Consider the code $C=\{0000, 0010, 0020, abcd, 2110, 2100, 1220, 2120, 1210\}\subset F^{4}_3$
To determine $abcd\in F^{4}_3$ for $C$ to be linear is to say that $abcd$ is a linear combination of a base of $C$
considering the vectors $0010 , 1220$ a base of $C$ and two constant $\alpha,\beta\in F_3=\{0,1,2\}$ so we have $abcd=\alpha\times 0010+\beta\times 1220\Rightarrow \begin{cases} a=\beta\\ b=2\beta\\ c=\alpha+2\beta\\d=0 \end{cases}$
If $\alpha=\beta=0$ we have a word $0000$
If $\alpha=0,\beta=1$ we have a word $1220$
If $\alpha=1, \beta=0$ we have a word $0010$
If $\alpha=0,\beta=2$ we have a word 2110$
If $\alpha=2,\beta=0$ we have a word $0020$
If $\alpha=1,\beta=2$ we have a word $2120$
If $\alpha=2,\beta=1$ we have a word $1210$
If $\alpha=1,\beta=1$ we have a word $1200$ If $\alpha=2,\beta=2$ we have a word $2100$
as $1200$ is the only word that is not in the code, then $abcd = 1200$
AM I RIGHT?
To make a code with nine words you need exactly two vectors. Pick any two linearly independent vectors and you immediately generate all nine code words. For example $0010$ and $2100$. I picked these due to the number of zeroes.
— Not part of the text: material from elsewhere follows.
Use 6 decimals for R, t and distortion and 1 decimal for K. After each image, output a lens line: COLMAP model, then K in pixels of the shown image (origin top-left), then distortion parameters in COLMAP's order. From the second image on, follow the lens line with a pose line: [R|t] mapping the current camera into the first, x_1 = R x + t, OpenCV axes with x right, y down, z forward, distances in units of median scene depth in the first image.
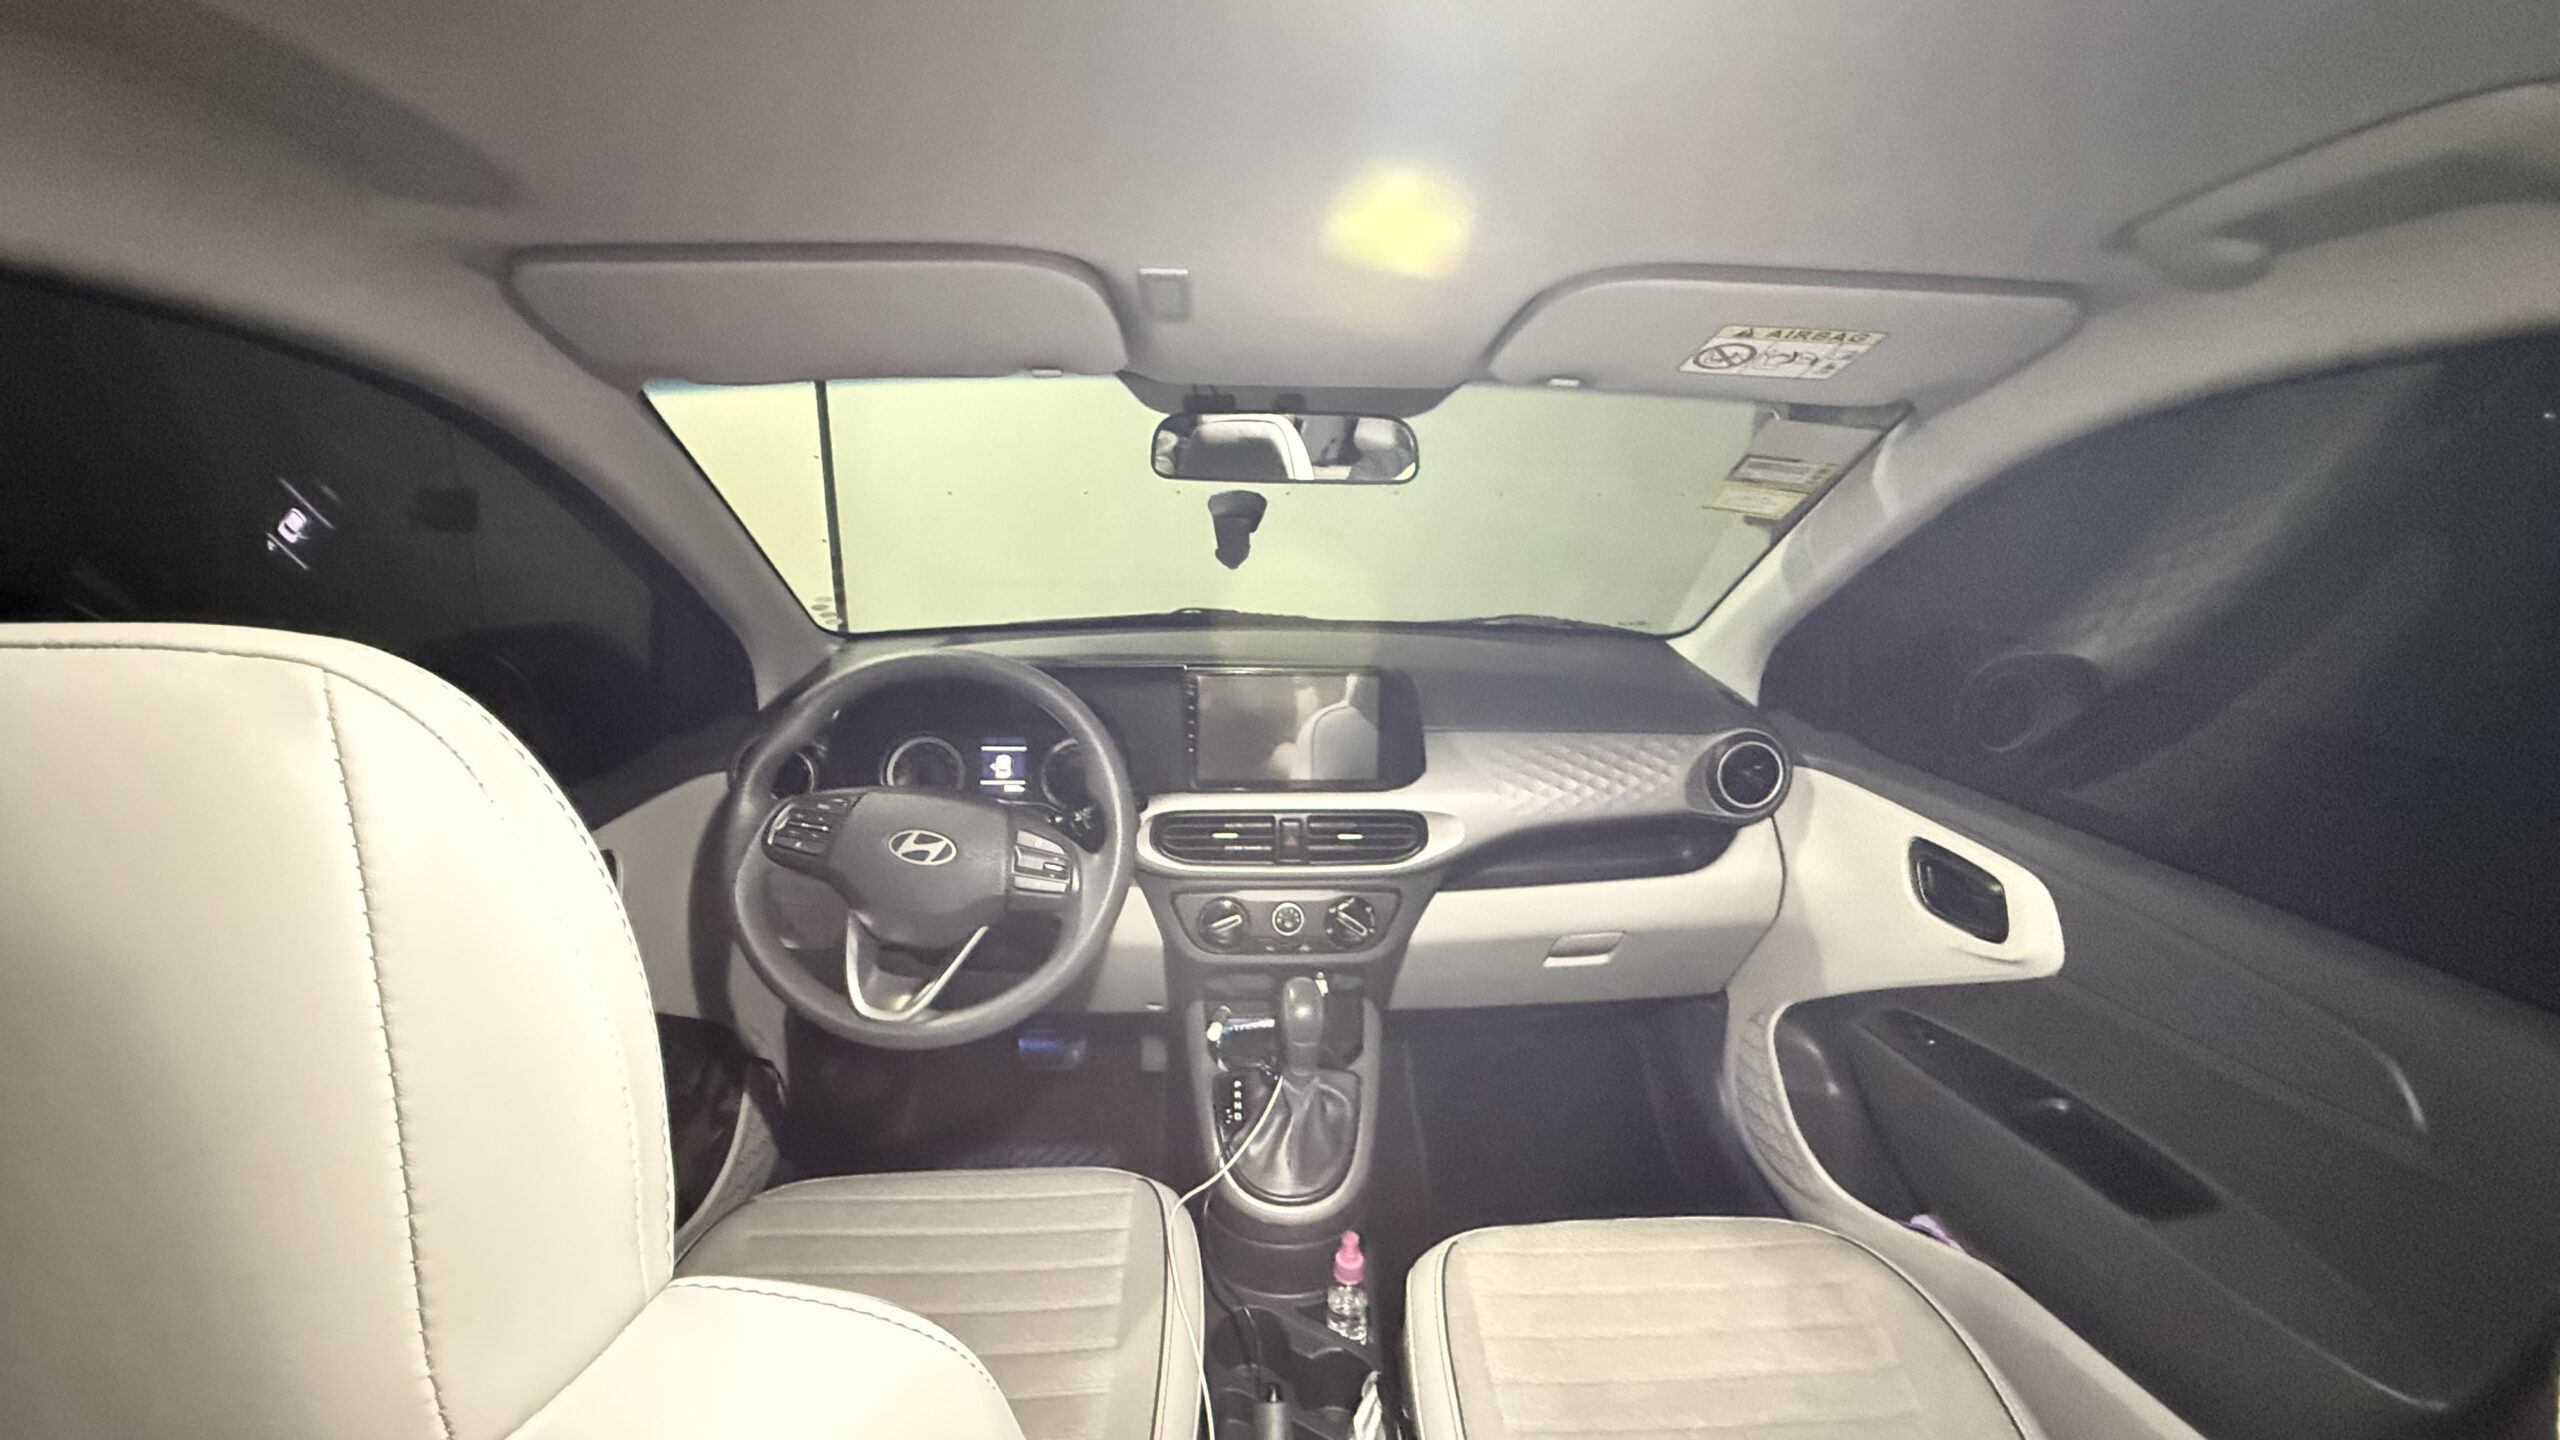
lens RADIAL K [[1026.5, 0, 1280.0], [0, 1026.5, 720.0], [0, 0, 1]] dist [0.001736, 0.000065]
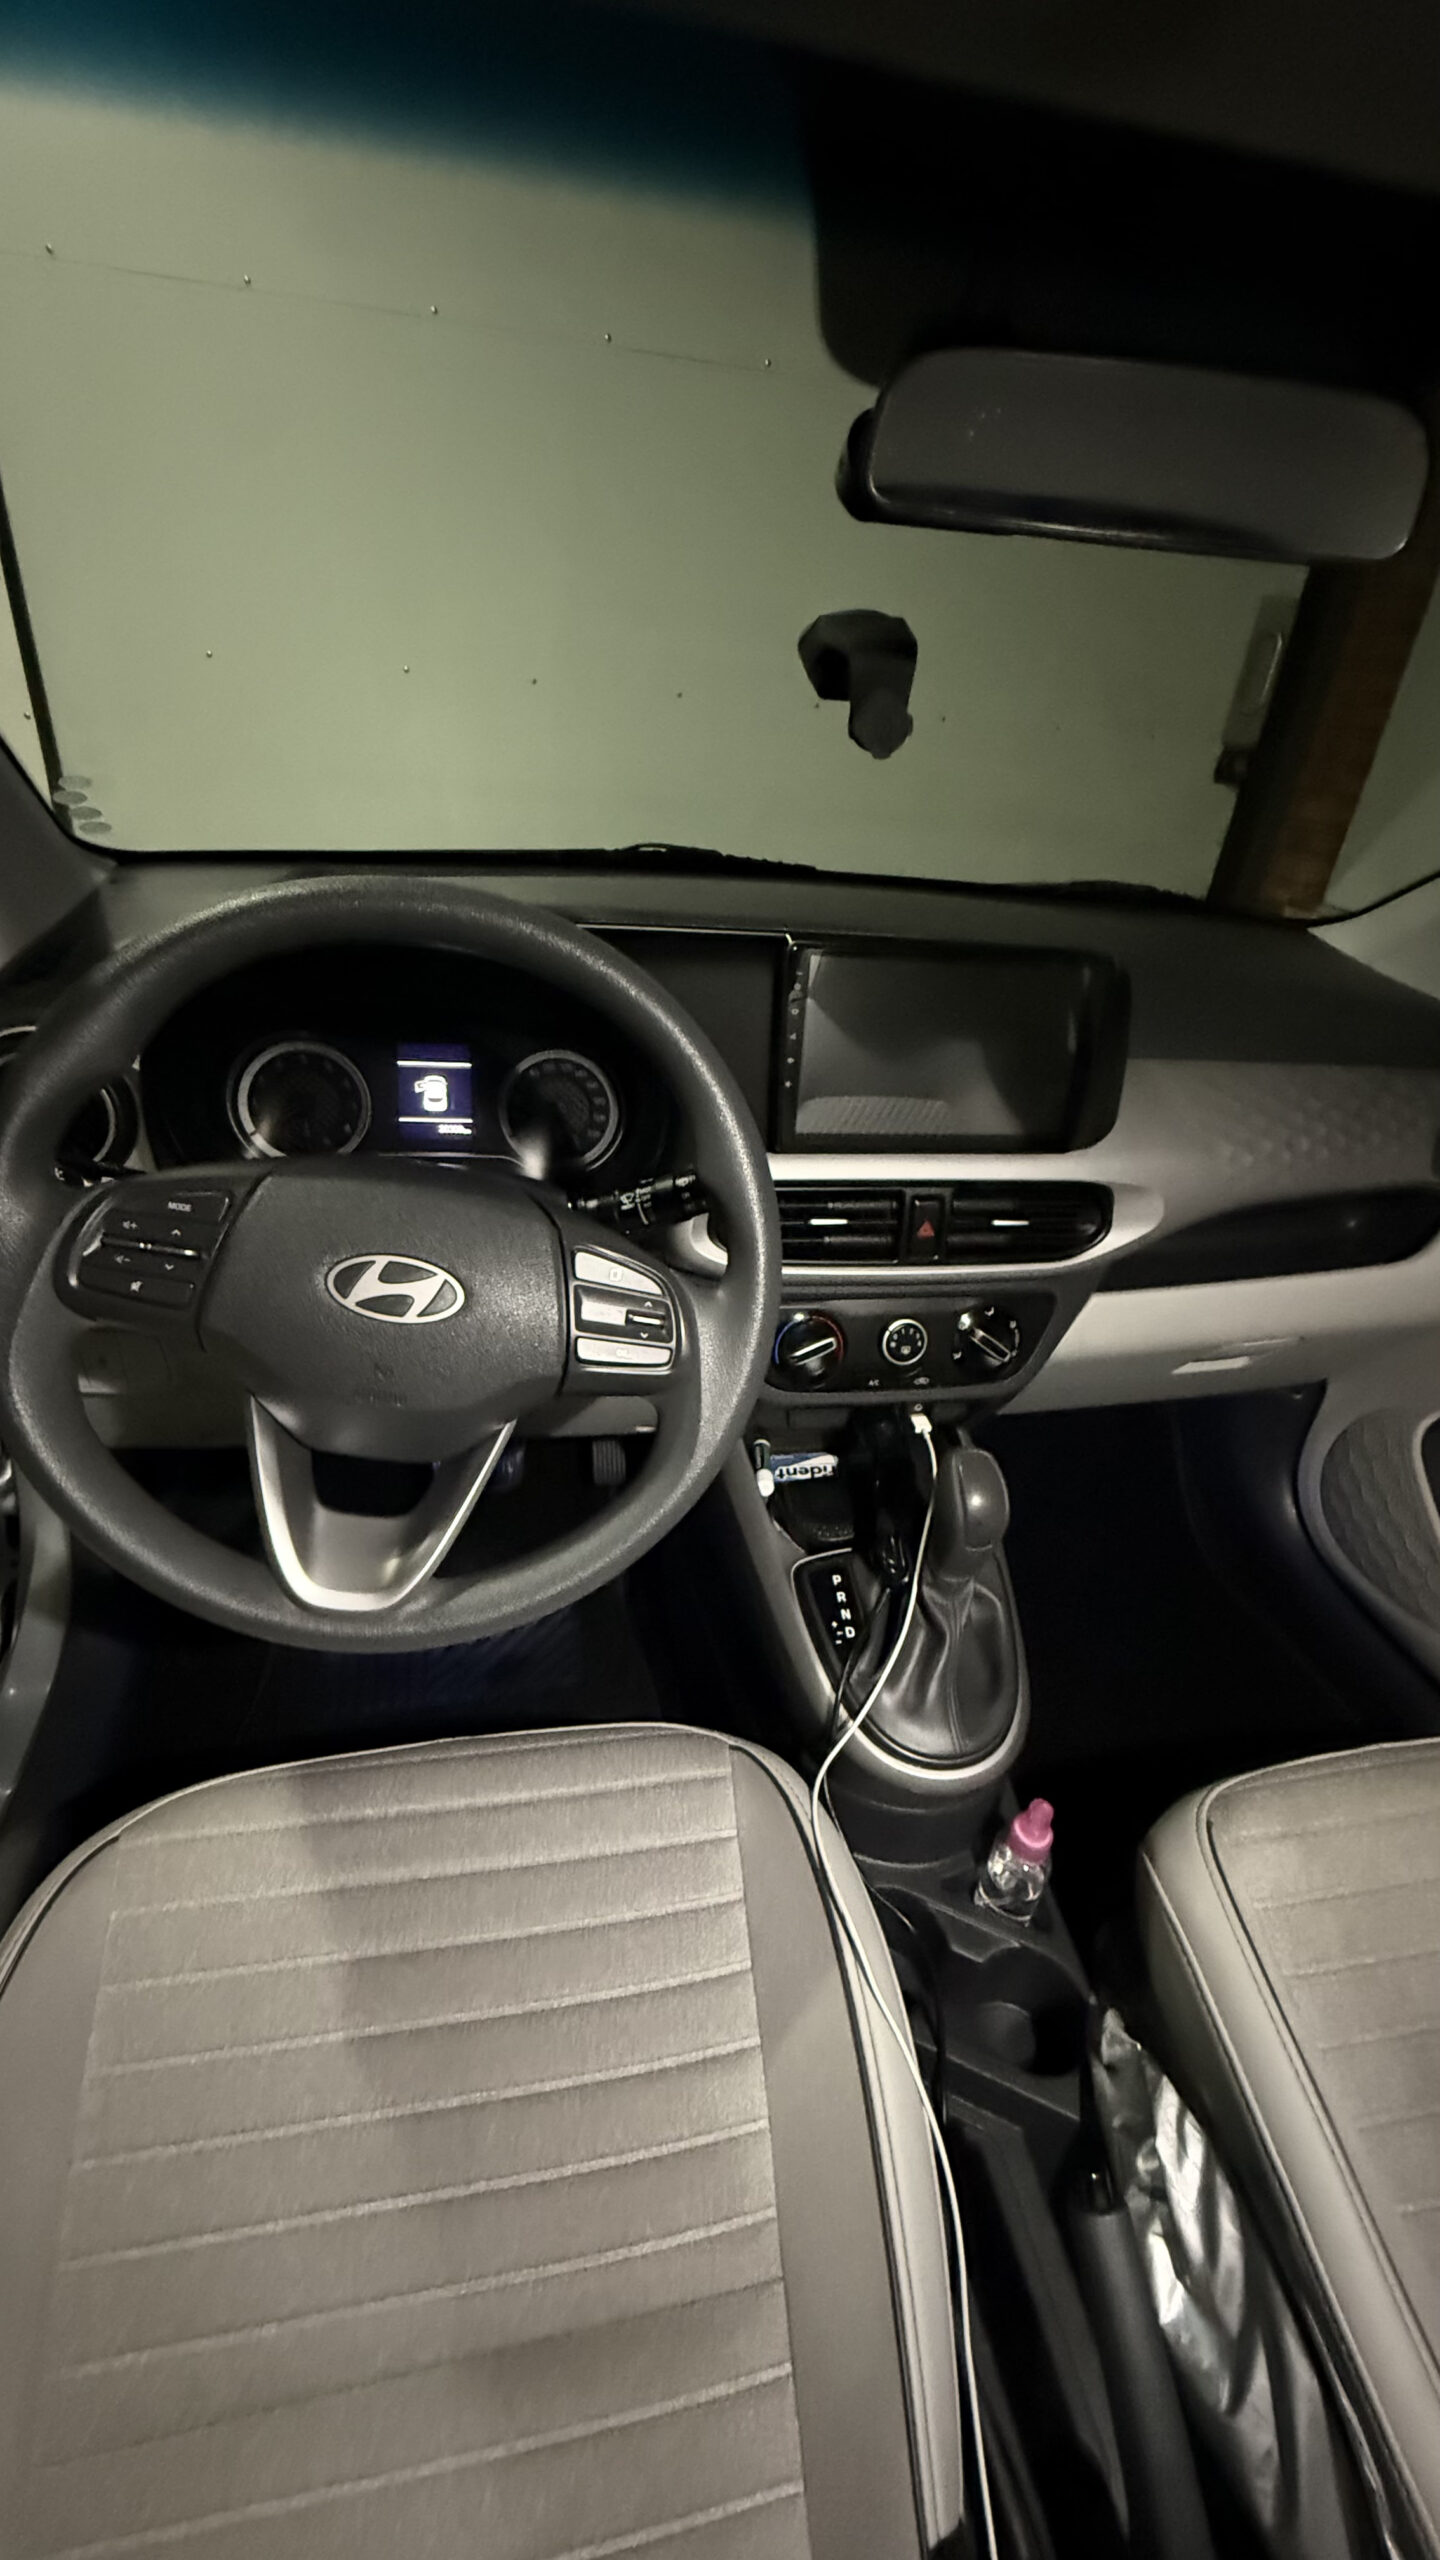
lens RADIAL K [[1026.5, 0, 720.0], [0, 1026.5, 1280.0], [0, 0, 1]] dist [0.001736, 0.000065]
pose [[0.988060, -0.004679, 0.154001, -0.233332], [-0.036649, 0.963712, 0.264417, -0.018917], [-0.149650, -0.266904, 0.952033, 0.426683]]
The nonzero elements are in different spots, so $$a \times 0010 + b \times 2100 = (2b )ba0.$$ This gives us all words with 0 in the last spot, where the first is twice the second. Our list becomes $\{0000,0010,0020,2100,2110,2120,1200,1210,1220 \}.$ Just see which one is missing from the original list and you'll have the answer.